Another example is location and tracking, where the LoRaWAN sensor “sniffs” for Wi-Fi access points and transmits the number of satisfactory access points to the LoRaWAN cloud, after which geolocation is achieved through triangulation and precise time-stamping. Even a single IoT device can achieve Wi-Fi-based geolocation accuracy of about 10 meters indoors, depending on the number of available Wi-Fi access points. Vertical elevation positioning is about 5 meters with five strong Wi-Fi signals, and outdoors in urban areas about 20 meters.

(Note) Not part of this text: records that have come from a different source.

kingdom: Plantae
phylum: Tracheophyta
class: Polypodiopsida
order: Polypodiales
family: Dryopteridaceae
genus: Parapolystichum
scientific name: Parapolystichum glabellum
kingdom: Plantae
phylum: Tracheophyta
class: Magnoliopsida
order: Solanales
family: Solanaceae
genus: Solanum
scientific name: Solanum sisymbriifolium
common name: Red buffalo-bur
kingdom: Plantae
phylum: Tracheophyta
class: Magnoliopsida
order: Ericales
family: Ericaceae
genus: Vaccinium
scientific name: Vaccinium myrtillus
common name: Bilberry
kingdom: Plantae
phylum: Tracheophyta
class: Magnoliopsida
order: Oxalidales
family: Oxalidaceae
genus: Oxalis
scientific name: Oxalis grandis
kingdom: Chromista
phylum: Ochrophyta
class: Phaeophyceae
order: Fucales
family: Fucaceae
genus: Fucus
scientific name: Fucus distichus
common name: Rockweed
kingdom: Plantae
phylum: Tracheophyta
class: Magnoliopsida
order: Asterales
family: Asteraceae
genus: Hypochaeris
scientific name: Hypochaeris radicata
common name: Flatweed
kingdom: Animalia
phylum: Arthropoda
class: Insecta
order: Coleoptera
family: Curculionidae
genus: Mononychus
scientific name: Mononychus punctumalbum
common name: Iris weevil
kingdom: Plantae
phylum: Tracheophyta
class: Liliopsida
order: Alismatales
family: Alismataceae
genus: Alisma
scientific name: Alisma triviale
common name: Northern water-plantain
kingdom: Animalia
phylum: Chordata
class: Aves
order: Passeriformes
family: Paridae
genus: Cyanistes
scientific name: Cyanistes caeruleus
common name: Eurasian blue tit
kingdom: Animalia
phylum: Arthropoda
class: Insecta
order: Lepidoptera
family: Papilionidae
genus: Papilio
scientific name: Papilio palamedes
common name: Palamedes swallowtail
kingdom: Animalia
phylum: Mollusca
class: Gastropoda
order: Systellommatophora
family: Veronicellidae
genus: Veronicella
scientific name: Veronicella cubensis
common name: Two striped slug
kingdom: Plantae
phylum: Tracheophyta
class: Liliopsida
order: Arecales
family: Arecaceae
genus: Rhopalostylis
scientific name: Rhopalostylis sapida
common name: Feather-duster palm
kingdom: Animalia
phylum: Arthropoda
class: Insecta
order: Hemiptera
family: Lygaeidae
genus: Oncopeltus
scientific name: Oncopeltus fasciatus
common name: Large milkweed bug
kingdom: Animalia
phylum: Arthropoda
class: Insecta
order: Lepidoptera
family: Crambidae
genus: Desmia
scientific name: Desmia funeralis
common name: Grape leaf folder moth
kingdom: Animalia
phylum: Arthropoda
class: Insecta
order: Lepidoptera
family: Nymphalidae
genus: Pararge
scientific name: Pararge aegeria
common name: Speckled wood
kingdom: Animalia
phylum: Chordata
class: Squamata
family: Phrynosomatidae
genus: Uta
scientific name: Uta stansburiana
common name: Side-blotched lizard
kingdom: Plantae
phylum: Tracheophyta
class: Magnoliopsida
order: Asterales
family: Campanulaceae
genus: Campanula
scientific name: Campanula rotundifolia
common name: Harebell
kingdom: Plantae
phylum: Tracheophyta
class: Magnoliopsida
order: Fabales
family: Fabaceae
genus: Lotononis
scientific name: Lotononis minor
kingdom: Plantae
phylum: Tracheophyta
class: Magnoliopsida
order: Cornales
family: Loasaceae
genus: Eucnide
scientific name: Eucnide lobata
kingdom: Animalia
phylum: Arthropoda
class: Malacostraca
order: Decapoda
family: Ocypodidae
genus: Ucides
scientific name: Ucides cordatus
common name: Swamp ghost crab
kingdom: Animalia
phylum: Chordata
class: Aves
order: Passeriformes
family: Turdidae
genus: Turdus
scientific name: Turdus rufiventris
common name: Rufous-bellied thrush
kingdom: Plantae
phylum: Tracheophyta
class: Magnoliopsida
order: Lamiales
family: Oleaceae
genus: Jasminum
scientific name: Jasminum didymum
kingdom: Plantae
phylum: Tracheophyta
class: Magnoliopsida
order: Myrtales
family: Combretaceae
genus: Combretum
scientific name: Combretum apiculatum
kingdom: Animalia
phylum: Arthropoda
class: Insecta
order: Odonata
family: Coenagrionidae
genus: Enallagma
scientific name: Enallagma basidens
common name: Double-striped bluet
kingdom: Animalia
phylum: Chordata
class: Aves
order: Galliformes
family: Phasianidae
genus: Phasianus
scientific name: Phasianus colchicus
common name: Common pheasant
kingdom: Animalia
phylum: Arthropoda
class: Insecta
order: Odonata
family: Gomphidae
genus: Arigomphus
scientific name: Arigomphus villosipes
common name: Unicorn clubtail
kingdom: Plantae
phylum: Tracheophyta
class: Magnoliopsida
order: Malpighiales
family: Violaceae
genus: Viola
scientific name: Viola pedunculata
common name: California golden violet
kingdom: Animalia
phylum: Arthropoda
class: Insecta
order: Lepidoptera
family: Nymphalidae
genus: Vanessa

LoraWAN and WiFi complement each other.

Accuracy can also be increased when fine timing measurements (also called round trip time, or RTT) available with the IEEE 802.11mc standard are employed. IEEE 802.11mc is one of the least known recent advances in precise location technologies, as it hasn’t gotten much media attention until recently. It was incorporated in Android P and is expected to become more widely deployed in the coming years. IEEE 802.11mc can increase positioning accuracy to about 1 meter and provide vertical (Z-axis) location information, which has eluded a solution in the past.

Wi-Fi RTT reduces location error to about 1 meter in all three axes, making it possible, for example, for first responders to locate someone using a smartphone to call 911 and be precisely located in an apartment in a multistory building. When RTT-enabled Wi-Fi access points and LoRaWAN are used together, this same precision extends to remote locations as well.

LoRaWAN and Wi-Fi simply play well together, something that cannot be said for other wireless communications technologies, whether short or long range. Cellular networks can accomplish most of what LoRaWAN can, but require much more infrastructure, are more costly to deploy, consume more device battery lifetime, and give you limited control over your IoT communications network. As a result, LoRaWAN has risen to become the most widely deployed LPWAN technology, and thanks to Wi-Fi’s extremely high data rates over short distances, it trumps all other solutions by an order of magnitude. Together, they offer a unique solution.